Sustainability, justice, selectivity and competitiveness,
were the hallmarks of Luxembourg's tax reform approved in
December 2016. Amendments and targeted tax rate reductions, for
both individuals and corporations, became effective on January
1 2017. The measures should help maintain Luxembourg's
competitiveness as a location for companies to do business, but
the government should continue to adopt additional tax reform
measures to continue its progress.
The gradual reduction of the corporate tax rate, in
particular, is welcome. For taxable income exceeding
€30,000 ($32,000), the rate in 2017 is 19% (reduced from
21%) and will decrease to 18% in 2018. Thus, for a company
located in Luxembourg City with taxable income exceeding
€30,000, the tax rate will be 27.08% in 2017 (29.22% in
2016). Taking into account the corporate tax, the municipal
business tax and the contribution to the employment fund, the
rate for a company in Luxembourg City with taxable income
exceeding €30,000 will be 27.08% in 2017 (29.22% in 2016).
This rate will fall to 26.01% starting in 2018.
New EU tax rules and international tax guidelines, such as
those relating to the OECD's BEPS Project, which was launched
to combat tax base erosion and profit shifting, feature
prominently in an increasingly globalised world.
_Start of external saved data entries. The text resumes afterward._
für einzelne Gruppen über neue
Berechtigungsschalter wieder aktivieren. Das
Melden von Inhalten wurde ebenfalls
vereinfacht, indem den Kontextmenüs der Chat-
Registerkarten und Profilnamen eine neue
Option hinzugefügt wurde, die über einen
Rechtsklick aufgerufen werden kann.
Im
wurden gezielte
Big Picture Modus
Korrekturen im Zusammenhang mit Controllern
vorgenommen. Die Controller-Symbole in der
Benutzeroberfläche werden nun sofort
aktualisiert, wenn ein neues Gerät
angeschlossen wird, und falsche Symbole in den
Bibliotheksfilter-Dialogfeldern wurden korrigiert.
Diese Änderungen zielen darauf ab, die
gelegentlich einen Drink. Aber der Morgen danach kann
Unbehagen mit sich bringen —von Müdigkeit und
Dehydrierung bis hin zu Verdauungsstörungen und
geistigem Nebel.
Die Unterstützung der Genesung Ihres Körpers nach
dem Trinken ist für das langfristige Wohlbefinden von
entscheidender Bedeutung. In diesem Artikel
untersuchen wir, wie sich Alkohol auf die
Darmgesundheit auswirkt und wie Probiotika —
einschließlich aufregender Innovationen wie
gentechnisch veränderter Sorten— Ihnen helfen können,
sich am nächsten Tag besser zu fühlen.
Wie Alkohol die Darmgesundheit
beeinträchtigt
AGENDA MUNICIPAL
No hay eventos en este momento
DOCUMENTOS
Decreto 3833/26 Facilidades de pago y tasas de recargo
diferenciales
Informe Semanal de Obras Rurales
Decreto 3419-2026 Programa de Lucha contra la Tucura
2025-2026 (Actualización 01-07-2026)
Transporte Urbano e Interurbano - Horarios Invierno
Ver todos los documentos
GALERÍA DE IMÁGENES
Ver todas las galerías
These
measures, which are focused on promoting transparency,
consistency and taxation in accordance with economic substance,
represent unprecedented changes to the normative framework for
taxation. Because taxation is a vector for competitiveness and
growth, many are predicting that these changes to the tax rules
will increase competition between countries.
If a country is to remain competitive, further reduction of
the corporate tax rate should be considered, in addition to
other tax measures.
For an example of one such measure, consider a tax regime
that benefits intellectual property, such as an IP box regime.
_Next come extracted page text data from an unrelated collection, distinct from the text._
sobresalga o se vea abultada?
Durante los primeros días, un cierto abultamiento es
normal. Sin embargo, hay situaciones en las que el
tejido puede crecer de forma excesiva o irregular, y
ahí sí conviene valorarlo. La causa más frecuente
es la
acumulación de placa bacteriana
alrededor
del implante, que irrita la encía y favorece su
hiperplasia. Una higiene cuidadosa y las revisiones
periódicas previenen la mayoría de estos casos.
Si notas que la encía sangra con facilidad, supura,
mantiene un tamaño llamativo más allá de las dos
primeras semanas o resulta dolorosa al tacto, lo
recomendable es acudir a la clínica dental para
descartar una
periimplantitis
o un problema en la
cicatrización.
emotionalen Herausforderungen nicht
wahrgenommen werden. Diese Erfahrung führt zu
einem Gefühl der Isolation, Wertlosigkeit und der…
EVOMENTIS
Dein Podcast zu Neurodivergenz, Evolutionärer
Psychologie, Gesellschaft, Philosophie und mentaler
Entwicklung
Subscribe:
These types of regimes, applicable in many countries, including
Luxembourg, recently have been abolished in some cases where
the regime was not in line with the recommendations under the
BEPS Project, with the possibility for companies that benefited
from the regime before a certain date with certain conditions
to continue under the regime until 2021. Some countries already
have adopted new regimes in line with the new international
standards. Despite the fact that Luxembourg has not yet taken
similar measures, the attractiveness of Luxembourg is extremely
high for alternative asset managers. A number of big players in
the private equity, infrastructure, and hedge funds world have
recently made some announcements about setting up their
platform in Luxembourg – both their management entity
and their investment funds. In addition, to stable tax policies
and full compliance with the OECD tax framework, those fund
managers have certainly taken the benefits of EU "passporting"
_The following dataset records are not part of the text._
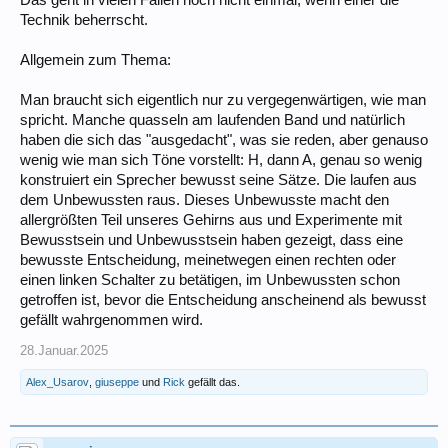
Das geht in vielen Fällen noch nicht einmal, wenn einer die
Technik beherrscht.
Allgemein zum Thema:
Man braucht sich eigentlich nur zu vergegenwärtigen, wie man
spricht. Manche quasseln am laufenden Band und natürlich
haben die sich das "ausgedacht", was sie reden, aber genauso
wenig wie man sich Töne vorstellt: H, dann A, genau so wenig
konstruiert ein Sprecher bewusst seine Sätze. Die laufen aus
dem Unbewussten raus. Dieses Unbewusste macht den
allergrößten Teil unseres Gehirns aus und Experimente mit
Bewusstsein und Unbewusstsein haben gezeigt, dass eine
bewusste Entscheidung, meinetwegen einen rechten oder
einen linken Schalter zu betätigen, im Unbewussten schon
getroffen ist, bevor die Entscheidung anscheinend als bewusst
gefällt wahrgenommen wird.
28.Januar.2025
Alex_Usarov
,
giuseppe
und
Rick
gefällt das.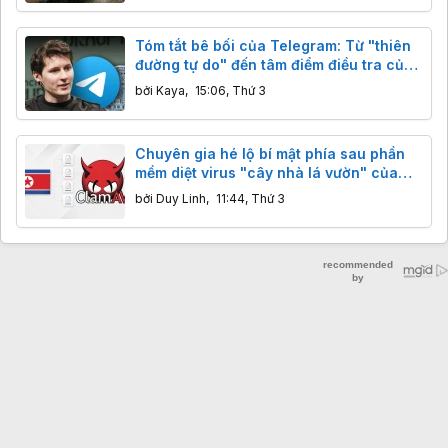
Tóm tắt bê bối của Telegram: Từ "thiên
đường tự do" đến tâm điểm điều tra của
nhiều quốc gia
bởi
Kaya
,
15:06, Thứ 3
Chuyên gia hé lộ bí mật phía sau phần
mềm diệt virus "cây nhà lá vườn" của
Triều Tiên
bởi
Duy Linh
,
11:44, Thứ 3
of their funds into account as soon as their platform is
registered in Luxembourg. It is, nevertheless, expected that
the Luxembourg government should quickly put the announcements
made in 2016 concerning additional tax reform into practice.
These measures should include, among other items, a greater
reduction in corporate taxation and the establishment of a new
regime favourable to intellectual property, while respecting
the new international tax guidelines.